* _Problem description_: A faithful, word-for-word copy of the records is required, and it must contain no pictures.

* _Dataset_:
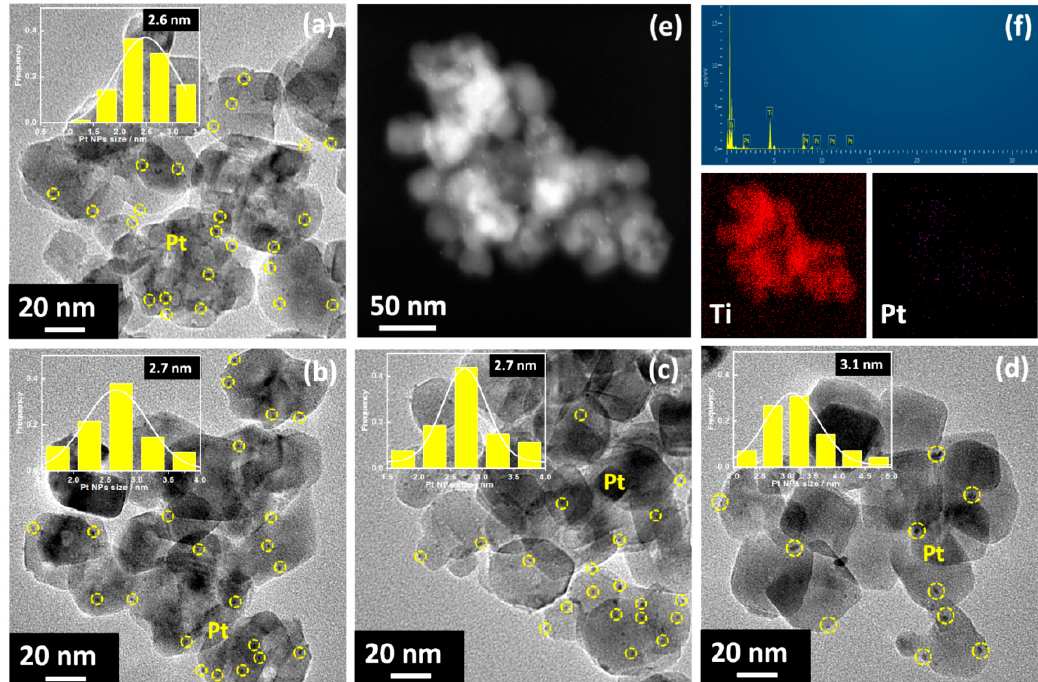
High-resolution transmission electron microscopy (HRTEM) images of ( a ) Pt / TiO 2 , ( b ) Pt / TiO 2 -O100, ( c ) Pt / TiO 2 -O200, ( d ) Pt / TiO 2 -O300, and a representative scanning transmission electron microscopy − high-angle annular dark-field (STEM − HAADF) image ( e ), scanning transmission electron microscopy − energy-dispersive X-ray spectroscopy STEM − EDX elemental mapping ( f ) of Pt / TiO 2 . Inset histograms are the Pt particle size distribution of di ff erent catalysts. Catalysts 2019 , 9 , x FOR PEER REVIEW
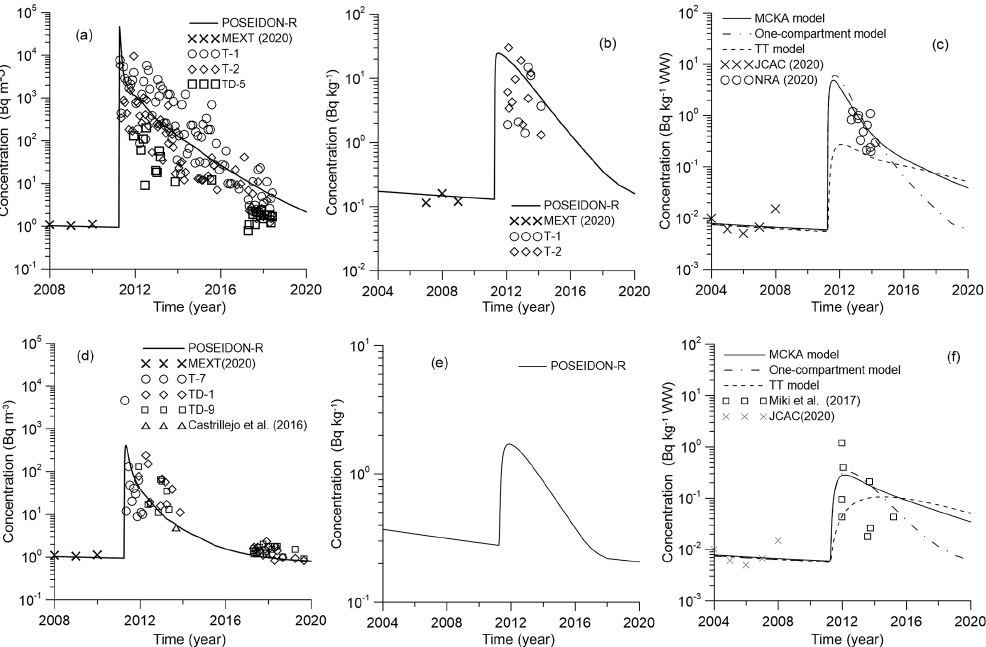
Figure 10. Comparison between calculated and measured 90 Sr concentrations in water (a) , bottom sediment (b) and piscivorous fish (c) for the coastal box and in water (d), bottom sediment (e) and piscivorous fish (f) for box no. 173.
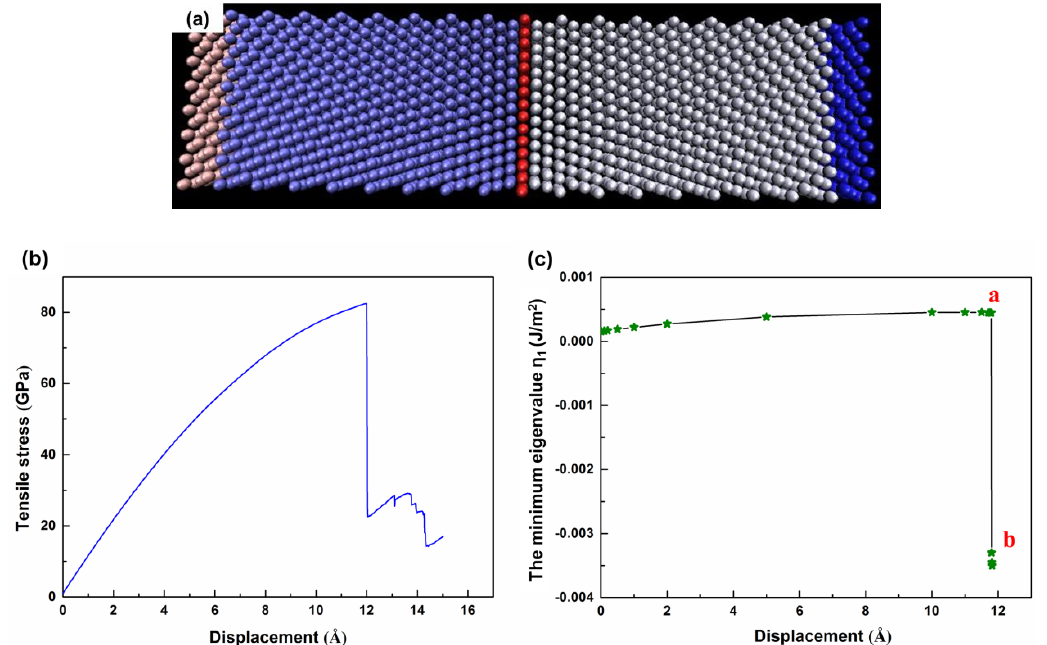
Figure 6. ( a ) Atomic structure of the bicrystalline model A with a coherent twin boundary. ( b ) Plot of tensile stress vs. displacement. ( c ) Plot of the calculated minimum eigenvalue ( η 1 ) of matrix A vs. displacement.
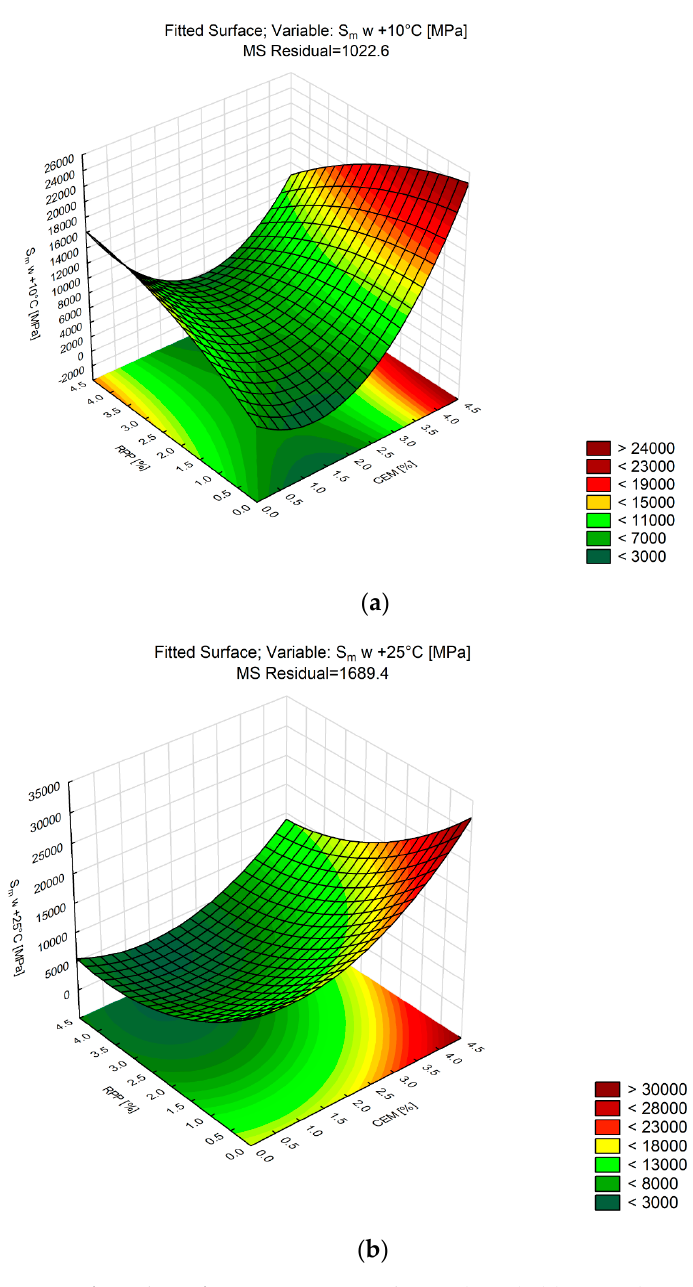
Figure 11. Response surface plots of S m versus RPP and CEM (CBM): ( a ) at +10 °C; and ( b ) at +25 °C.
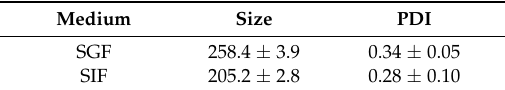
Table 4. Physical stability of SLM-NLCs in simulated gastrointestinal fluids (SGF: simulated gastric fluid; SIF: simulated intestinal fluid). Results are expressed as means ± standard deviation of three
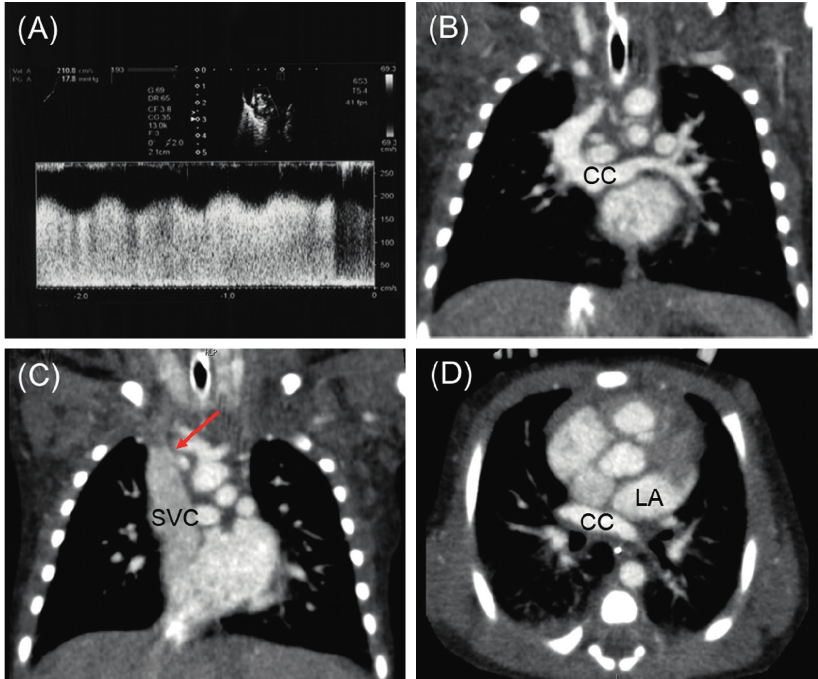
Figure 2: Various tests after birth. (A) Echocardiography displays a continuous flow pattern at the confluence of the pulmonary vein common chamber with the superior vena cava. (B) Contrast-enhanced computed tomography reveals bilateral pulmonary veins flowing into the common chamber. (C) The red arrow indicates severe stenosis of the confluence of the pulmonary vein common chamber with the superior vena cava. (D) The common chamber did not connect with the left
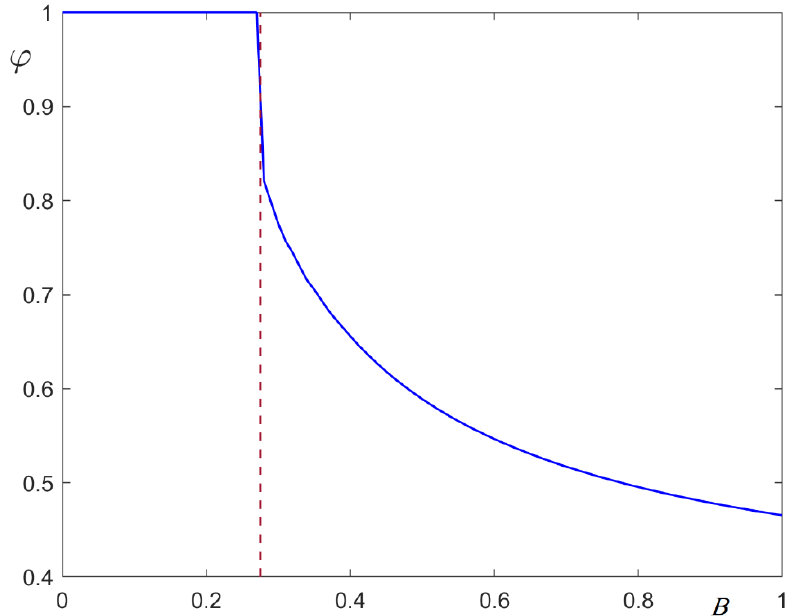
Figure 10. The plot for the dependence of the order parameter ϕ on the parameter B .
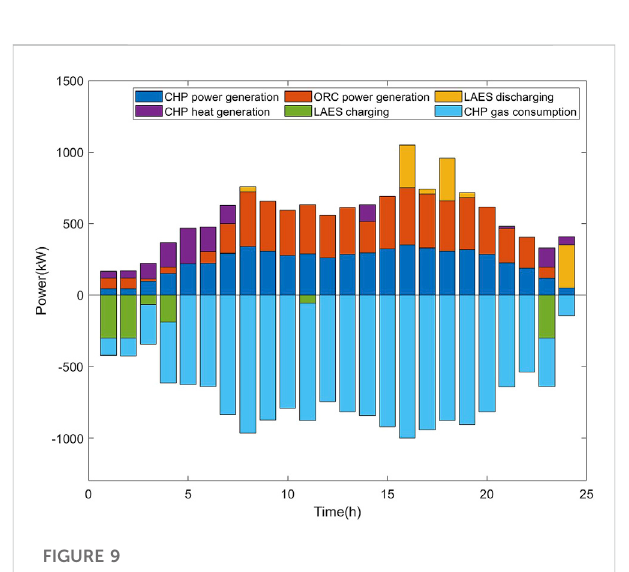
FIGURE 9 Input and output of LAES-ORC-CHP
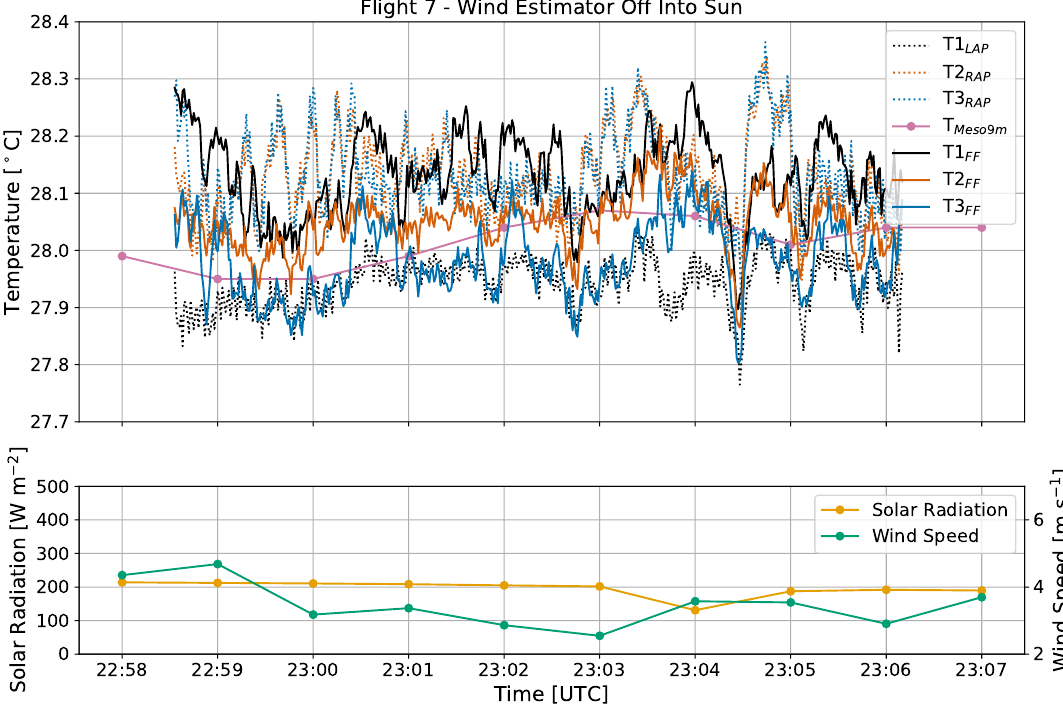
Figure 10. Time series of temperature [ ◦ C], solar radiation [W m − 2 ], and wind speed [m s − 1 ] from flight 7, with the same labeling conventions used previously. As with flight 6, the CopterSonde flew perpendicular to the wind facing the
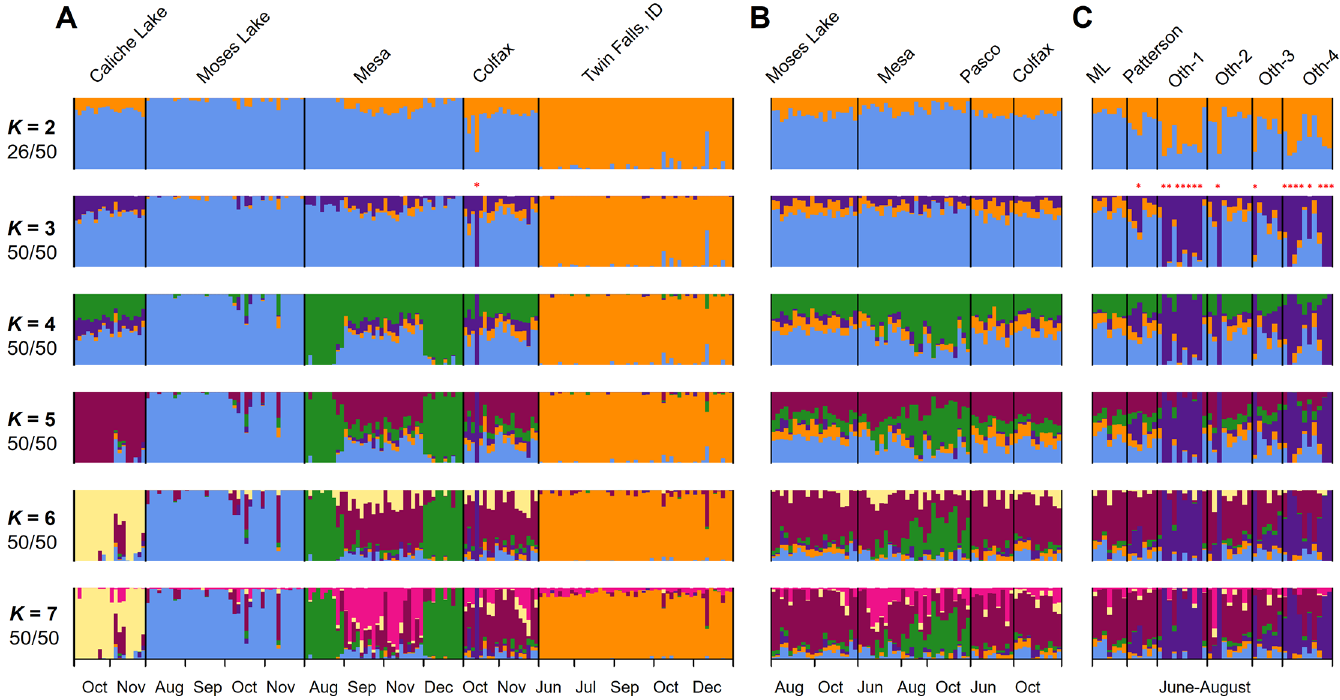
Fig 3. Estimated ancestryof potato psyllids collected from bittersweet nightshade patches and potatoes. Potato psyllidswere collectedfrom bittersweet nightshade patches in (A) 2012, (B) 2013, and from potato fields in (C) 2013. The number of ancestralpopulations( K ) rangedfrom K = 2 to K = 7, and only the groupingpattern that representsthe majority ( > 50%) of the runs were presented. Numbers beloweach K indicatethe number of runs (of 50 runs) showedthe representative grouping.Each vertical bar represents a psyllidindividual. * indicate“purple cluster” (assignedby majority-ruleat K = 3), a genetically distinct group which was further analyzedin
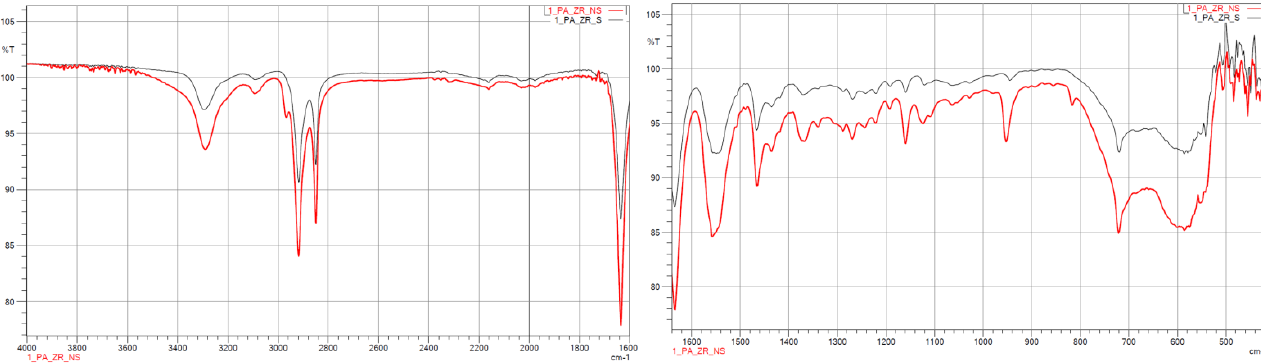
Figure 8. IR spectra for PA12_ZrO 2 non ‐ sterilised (red curves) and sterilised (black curves) samples.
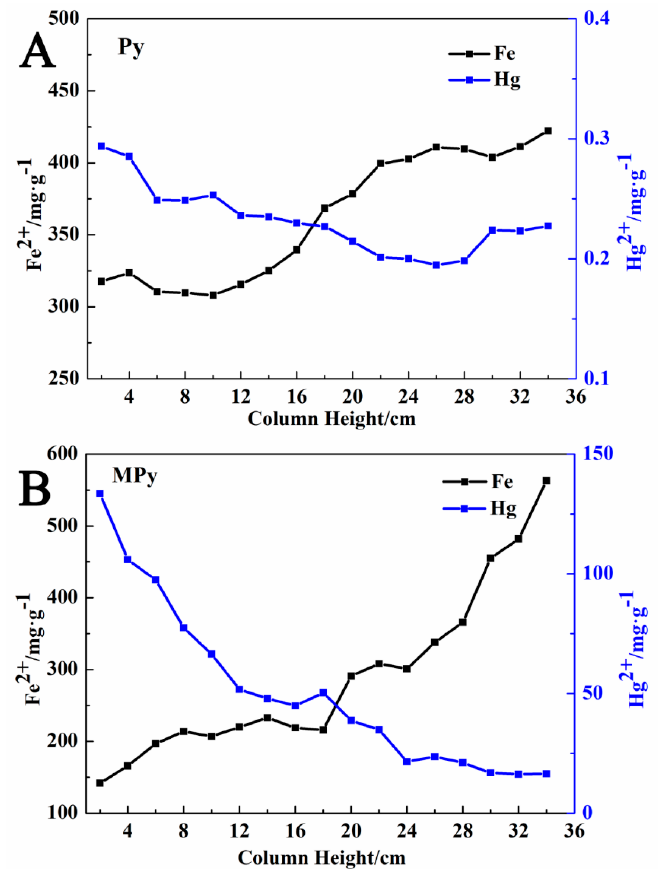
Figure 5. Variation of the Hg(II) and Fe(II) contents with respect to the column height ( A ) of the Py column and ( B ) MPy column.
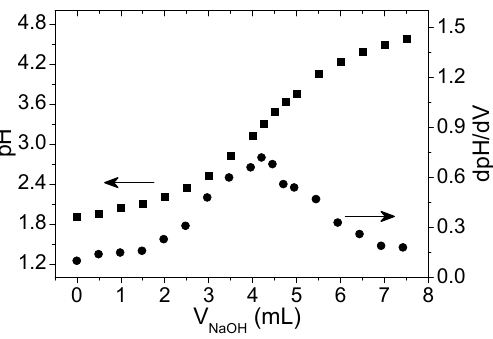
Figure 1. Hydroxylamine hydrochloride titration method for oxidized xanthan gum (XGox) sample with a measured aldehyde content of 61%.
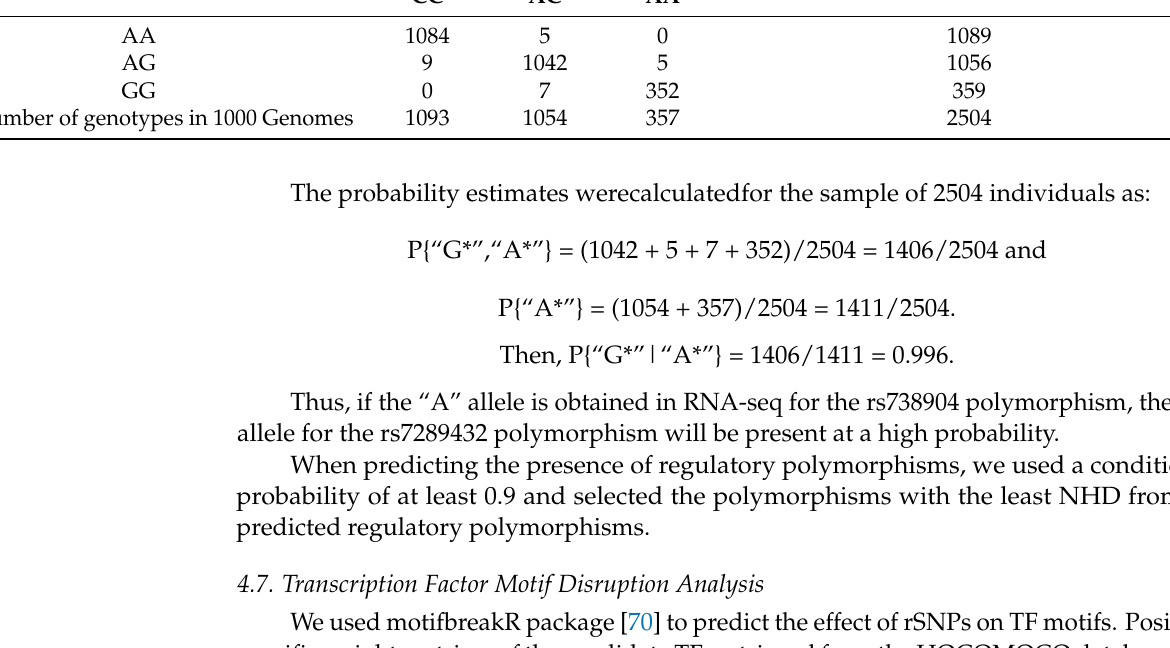
Table 3. Contingency table of the rs7289432 and rs738904genotypes for a sample of 2504 individuals from the 1000 Genomes dataset.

* _Expected answer_:
High-resolution transmission electron microscopy (HRTEM) images of ( a ) Pt / TiO 2 , ( b ) Pt / TiO 2 -O100, ( c ) Pt / TiO 2 -O200, ( d ) Pt / TiO 2 -O300, and a representative scanning transmission electron microscopy − high-angle annular dark-field (STEM − HAADF) image ( e ), scanning transmission electron microscopy − energy-dispersive X-ray spectroscopy STEM − EDX elemental mapping ( f ) of Pt / TiO 2 . Inset histograms are the Pt particle size distribution of di ff erent catalysts. Catalysts 2019 , 9 , x FOR PEER REVIEW
Figure 10. Comparison between calculated and measured 90 Sr concentrations in water (a) , bottom sediment (b) and piscivorous fish (c) for the coastal box and in water (d), bottom sediment (e) and piscivorous fish (f) for box no. 173.
Figure 6. ( a ) Atomic structure of the bicrystalline model A with a coherent twin boundary. ( b ) Plot of tensile stress vs. displacement. ( c ) Plot of the calculated minimum eigenvalue ( η 1 ) of matrix A vs. displacement.
Figure 11. Response surface plots of S m versus RPP and CEM (CBM): ( a ) at +10 °C; and ( b ) at +25 °C.
Table 4. Physical stability of SLM-NLCs in simulated gastrointestinal fluids (SGF: simulated gastric fluid; SIF: simulated intestinal fluid). Results are expressed as means ± standard deviation of three
Figure 2: Various tests after birth. (A) Echocardiography displays a continuous flow pattern at the confluence of the pulmonary vein common chamber with the superior vena cava. (B) Contrast-enhanced computed tomography reveals bilateral pulmonary veins flowing into the common chamber. (C) The red arrow indicates severe stenosis of the confluence of the pulmonary vein common chamber with the superior vena cava. (D) The common chamber did not connect with the left
Figure 10. The plot for the dependence of the order parameter ϕ on the parameter B .
FIGURE 9 Input and output of LAES-ORC-CHP
Figure 10. Time series of temperature [ ◦ C], solar radiation [W m − 2 ], and wind speed [m s − 1 ] from flight 7, with the same labeling conventions used previously. As with flight 6, the CopterSonde flew perpendicular to the wind facing the
Fig 3. Estimated ancestryof potato psyllids collected from bittersweet nightshade patches and potatoes. Potato psyllidswere collectedfrom bittersweet nightshade patches in (A) 2012, (B) 2013, and from potato fields in (C) 2013. The number of ancestralpopulations( K ) rangedfrom K = 2 to K = 7, and only the groupingpattern that representsthe majority ( > 50%) of the runs were presented. Numbers beloweach K indicatethe number of runs (of 50 runs) showedthe representative grouping.Each vertical bar represents a psyllidindividual. * indicate“purple cluster” (assignedby majority-ruleat K = 3), a genetically distinct group which was further analyzedin
Figure 8. IR spectra for PA12_ZrO 2 non ‐ sterilised (red curves) and sterilised (black curves) samples.
Figure 5. Variation of the Hg(II) and Fe(II) contents with respect to the column height ( A ) of the Py column and ( B ) MPy column.
Figure 1. Hydroxylamine hydrochloride titration method for oxidized xanthan gum (XGox) sample with a measured aldehyde content of 61%.
Table 3. Contingency table of the rs7289432 and rs738904genotypes for a sample of 2504 individuals from the 1000 Genomes dataset.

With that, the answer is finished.